* _Directions_: Omit the pictures, then reproduce every remaining record exactly.
-- Material shown follows --
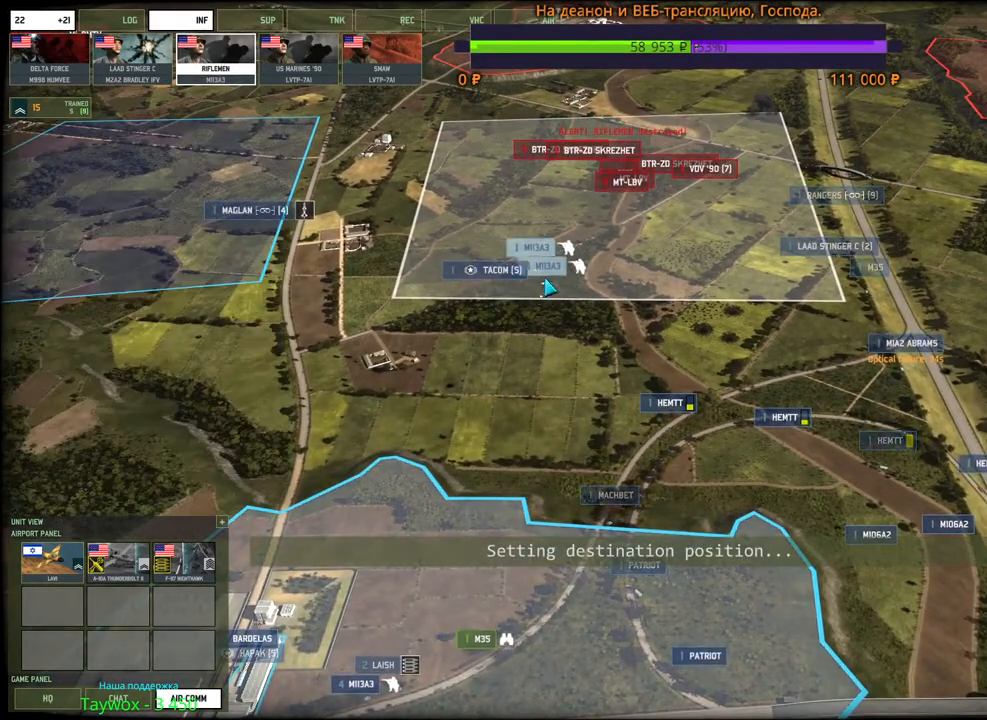
Gameplay with keyboard and mouse; each line is a JSON object with the keys and mouse buttons held at the frame after it. "events" lists presses ("down") and releases ("up") of "1", "2", "3", "4", "5", "6", "a", "alt", "b", "c", "caps_lock", "ctrl", "d", "e", "escape", "f", "f1", "f2", "f3", "f4", "f5", "f6", "g", "h", "n", "q", "r", "s", "shift", "space", "super", "t", "tab", "tilde", "v", "w", "x", "y", "z", "mouse_left", "mouse_wheel", "mouse_right", "mouse_mb4" and "mouse_mb5" between this image and that frame as [ms after this image, input, new state], when the widget could be followed in between. "mouse_left", "mouse_wheel", "mouse_right", "mouse_mb4", "mouse_mb5" = the "left", "wheel", "right", "mb4", "mb5" buttons of the "mouse" list. No other keys are recorded. "wheel" means that the mouse wheel is clicked or scrolled. Mouse movement is not recorded.
{"keys": [], "mouse": [], "events": [[150, "d", "down"], [250, "mouse_left", "up"], [267, "d", "up"]]}
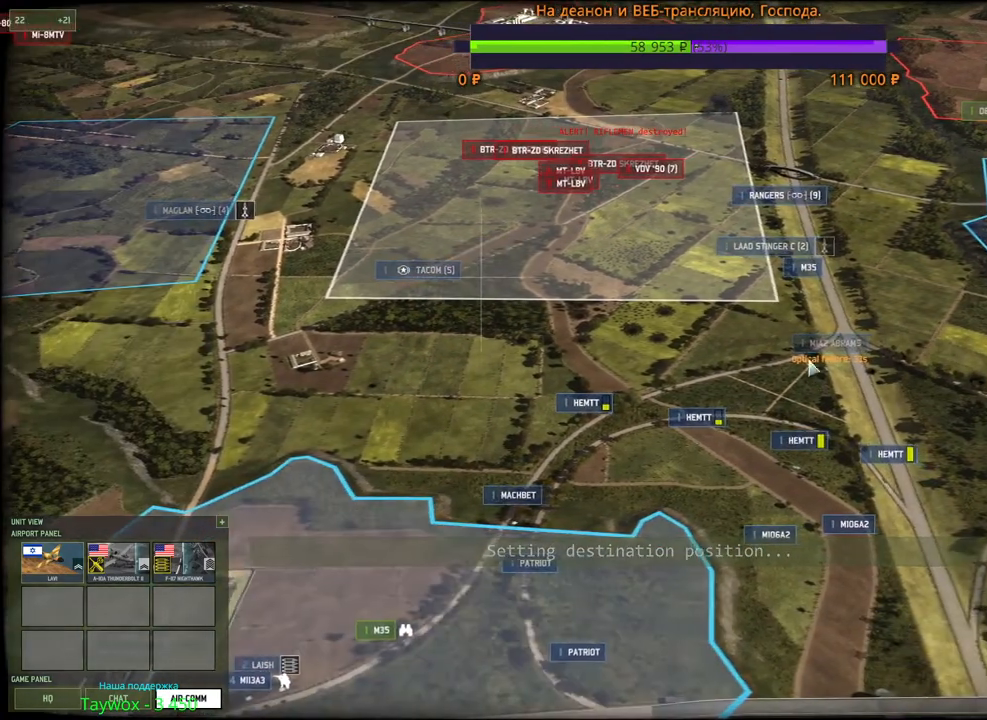
{"keys": [], "mouse": [], "events": [[100, "mouse_left", "down"], [217, "mouse_left", "up"]]}
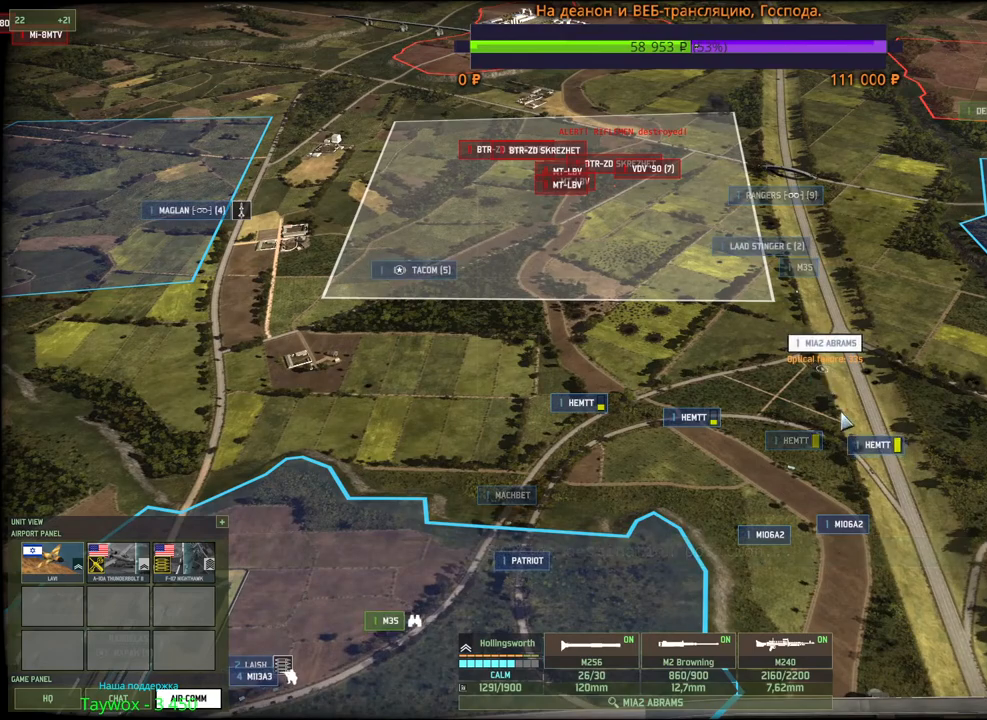
{"keys": [], "mouse": [], "events": [[100, "mouse_left", "down"], [200, "mouse_left", "up"], [283, "e", "down"], [417, "e", "up"]]}
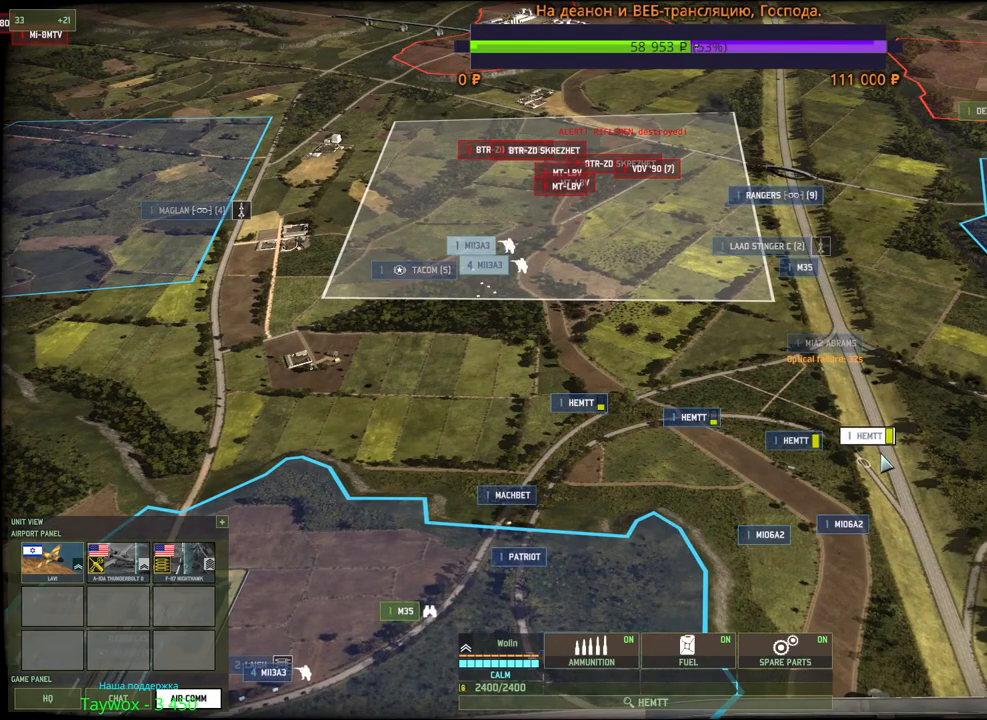
{"keys": [], "mouse": ["right"], "events": [[500, "mouse_right", "down"]]}
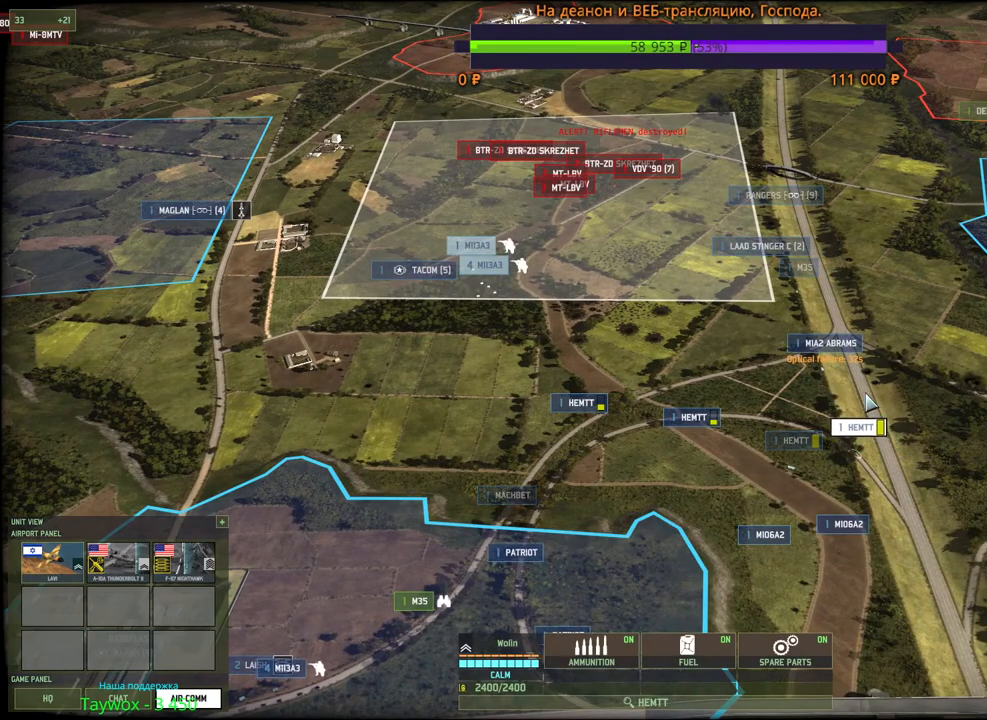
{"keys": [], "mouse": [], "events": [[67, "mouse_right", "up"], [133, "mouse_right", "down"], [200, "mouse_right", "up"]]}
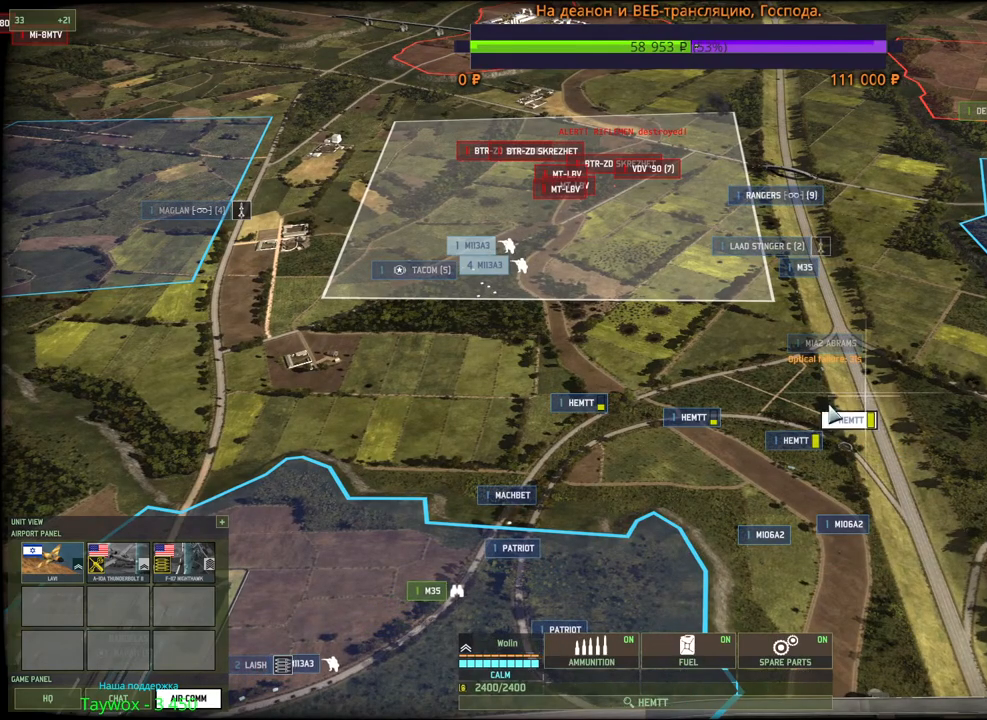
{"keys": ["a", "s"], "mouse": [], "events": [[417, "s", "down"], [483, "a", "down"]]}
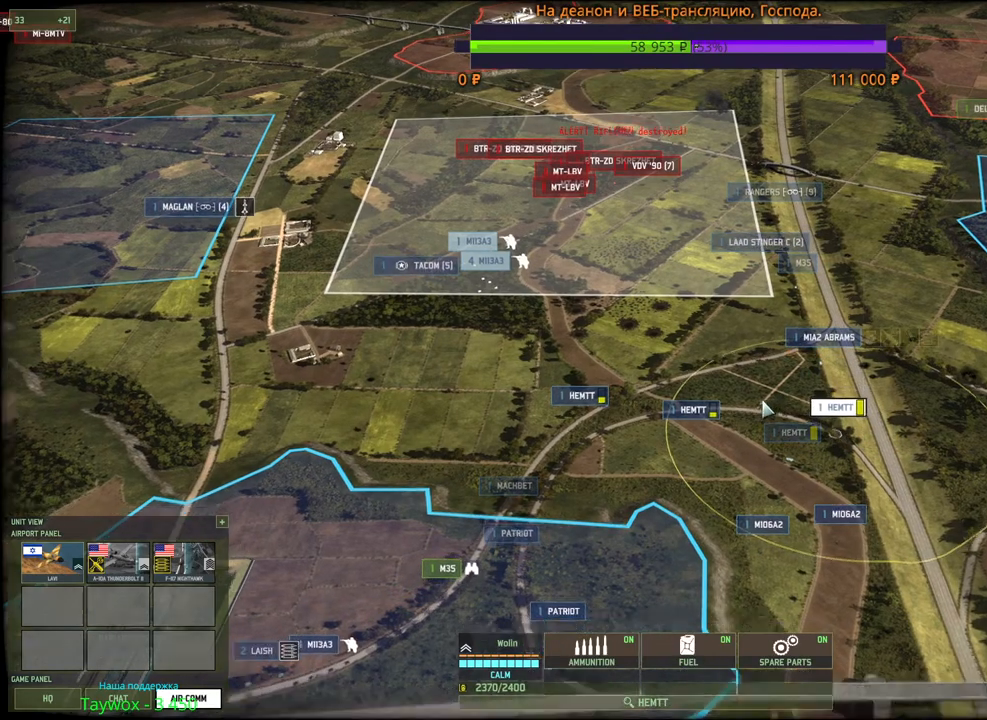
{"keys": [], "mouse": [], "events": [[67, "s", "up"], [83, "a", "up"]]}
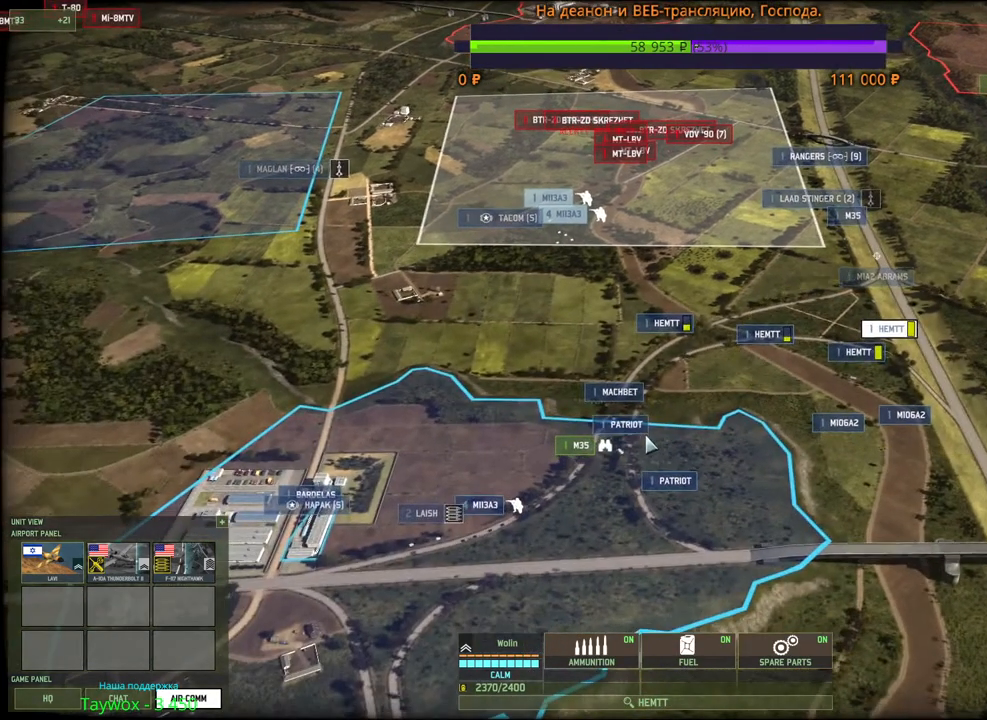
{"keys": [], "mouse": [], "events": [[133, "mouse_left", "down"], [217, "mouse_left", "up"]]}
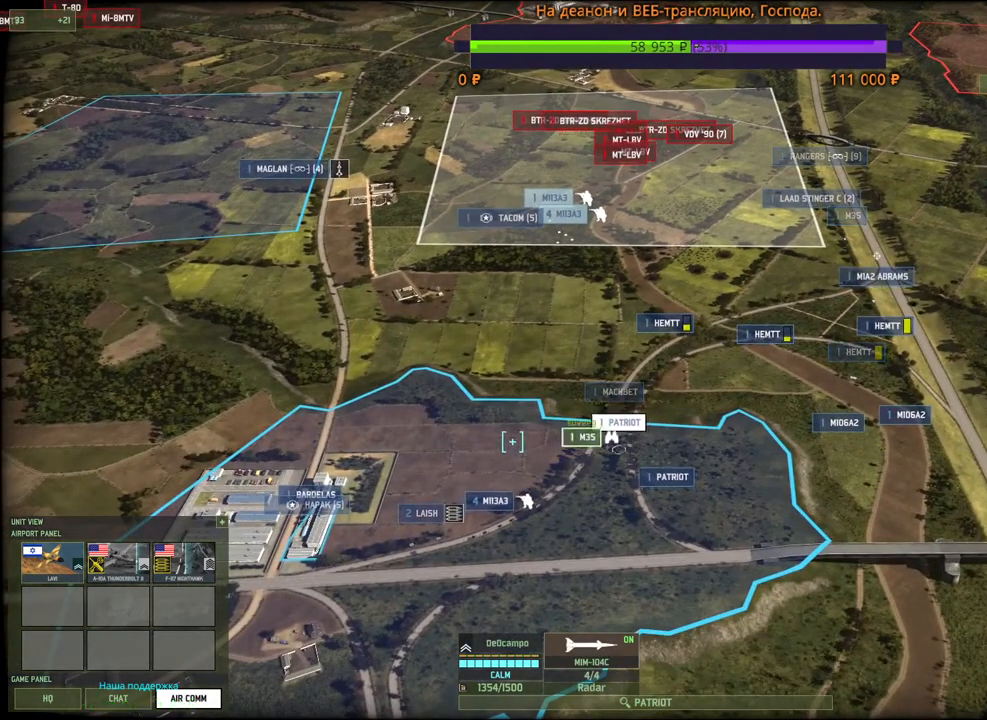
{"keys": [], "mouse": ["left"], "events": [[50, "q", "down"], [100, "mouse_left", "down"], [167, "mouse_left", "up"], [167, "q", "up"], [450, "mouse_left", "down"]]}
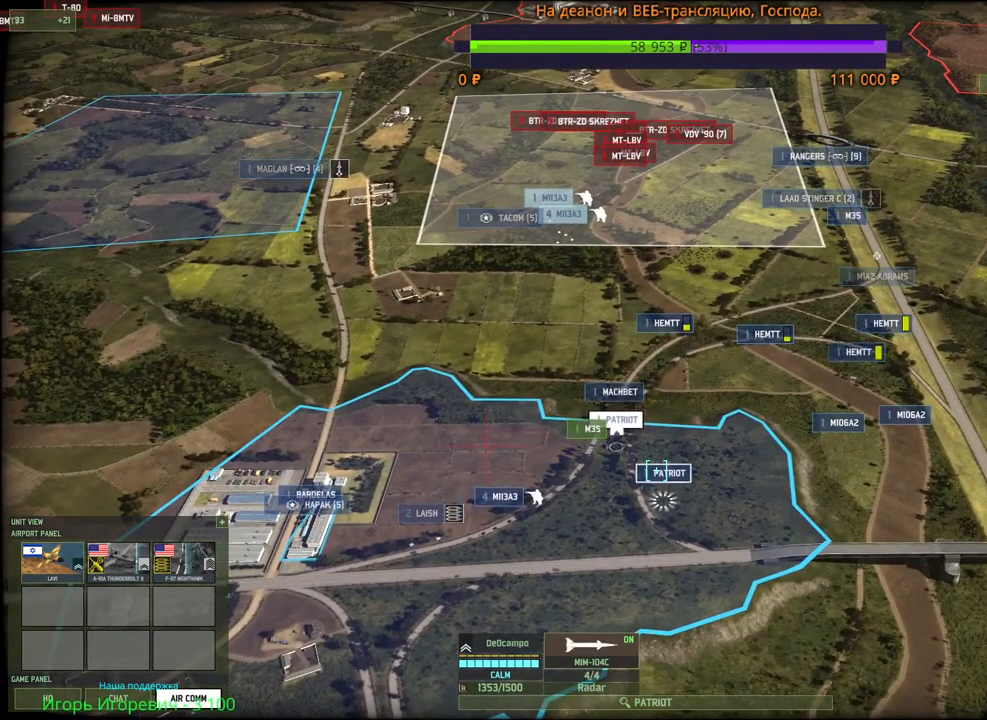
{"keys": [], "mouse": [], "events": [[17, "mouse_left", "up"], [233, "q", "down"], [267, "mouse_left", "down"], [350, "mouse_left", "up"], [367, "q", "up"]]}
-- Material shown concluded --
* _Task answer_:
Gameplay with keyboard and mouse; each line is a JSON object with the keys and mouse buttons held at the frame after it. "events" lists presses ("down") and releases ("up") of "1", "2", "3", "4", "5", "6", "a", "alt", "b", "c", "caps_lock", "ctrl", "d", "e", "escape", "f", "f1", "f2", "f3", "f4", "f5", "f6", "g", "h", "n", "q", "r", "s", "shift", "space", "super", "t", "tab", "tilde", "v", "w", "x", "y", "z", "mouse_left", "mouse_wheel", "mouse_right", "mouse_mb4" and "mouse_mb5" between this image and that frame as [ms after this image, input, new state], when the widget could be followed in between. "mouse_left", "mouse_wheel", "mouse_right", "mouse_mb4", "mouse_mb5" = the "left", "wheel", "right", "mb4", "mb5" buttons of the "mouse" list. No other keys are recorded. "wheel" means that the mouse wheel is clicked or scrolled. Mouse movement is not recorded.
{"keys": [], "mouse": [], "events": [[150, "d", "down"], [250, "mouse_left", "up"], [267, "d", "up"]]}
{"keys": [], "mouse": [], "events": [[100, "mouse_left", "down"], [217, "mouse_left", "up"]]}
{"keys": [], "mouse": [], "events": [[100, "mouse_left", "down"], [200, "mouse_left", "up"], [283, "e", "down"], [417, "e", "up"]]}
{"keys": [], "mouse": ["right"], "events": [[500, "mouse_right", "down"]]}
{"keys": [], "mouse": [], "events": [[67, "mouse_right", "up"], [133, "mouse_right", "down"], [200, "mouse_right", "up"]]}
{"keys": ["a", "s"], "mouse": [], "events": [[417, "s", "down"], [483, "a", "down"]]}
{"keys": [], "mouse": [], "events": [[67, "s", "up"], [83, "a", "up"]]}
{"keys": [], "mouse": [], "events": [[133, "mouse_left", "down"], [217, "mouse_left", "up"]]}
{"keys": [], "mouse": ["left"], "events": [[50, "q", "down"], [100, "mouse_left", "down"], [167, "mouse_left", "up"], [167, "q", "up"], [450, "mouse_left", "down"]]}
{"keys": [], "mouse": [], "events": [[17, "mouse_left", "up"], [233, "q", "down"], [267, "mouse_left", "down"], [350, "mouse_left", "up"], [367, "q", "up"]]}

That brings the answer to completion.